Aim
Write out these lines again, swapping "time" for "reading" and changing nothing else. Leave the pictures out of your answer.

--- --- ---

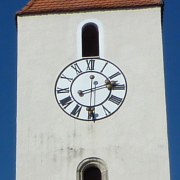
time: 2:29
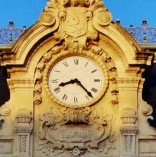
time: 8:23
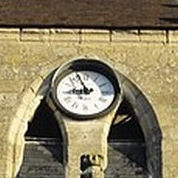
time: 8:56
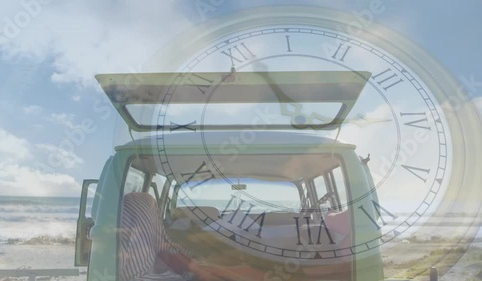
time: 12:45
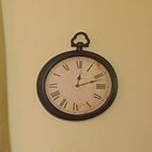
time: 12:11
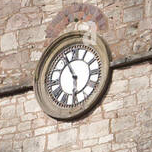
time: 5:55
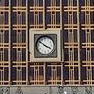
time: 3:51
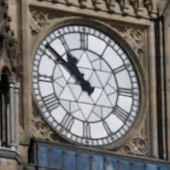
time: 10:51
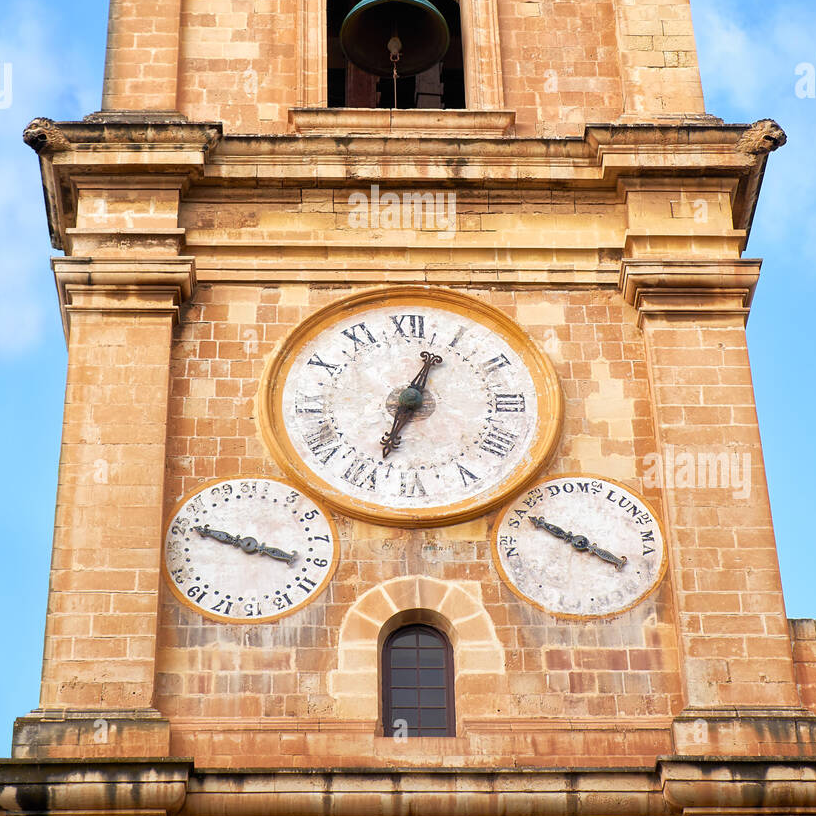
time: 12:33
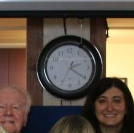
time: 2:20
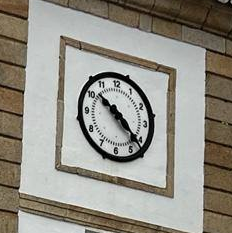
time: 10:21
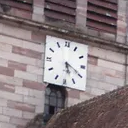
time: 5:19
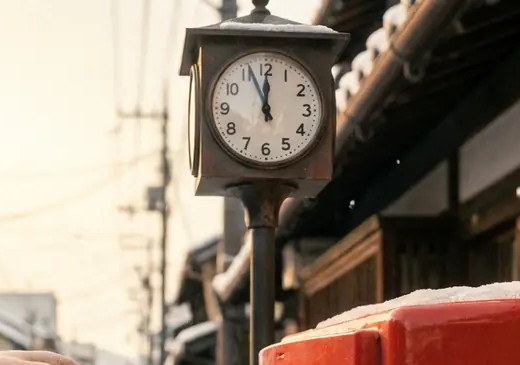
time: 11:56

--- --- ---

The response
reading: 2:29
reading: 8:23
reading: 8:56
reading: 12:45
reading: 12:11
reading: 5:55
reading: 3:51
reading: 10:51
reading: 12:33
reading: 2:20
reading: 10:21
reading: 5:19
reading: 11:56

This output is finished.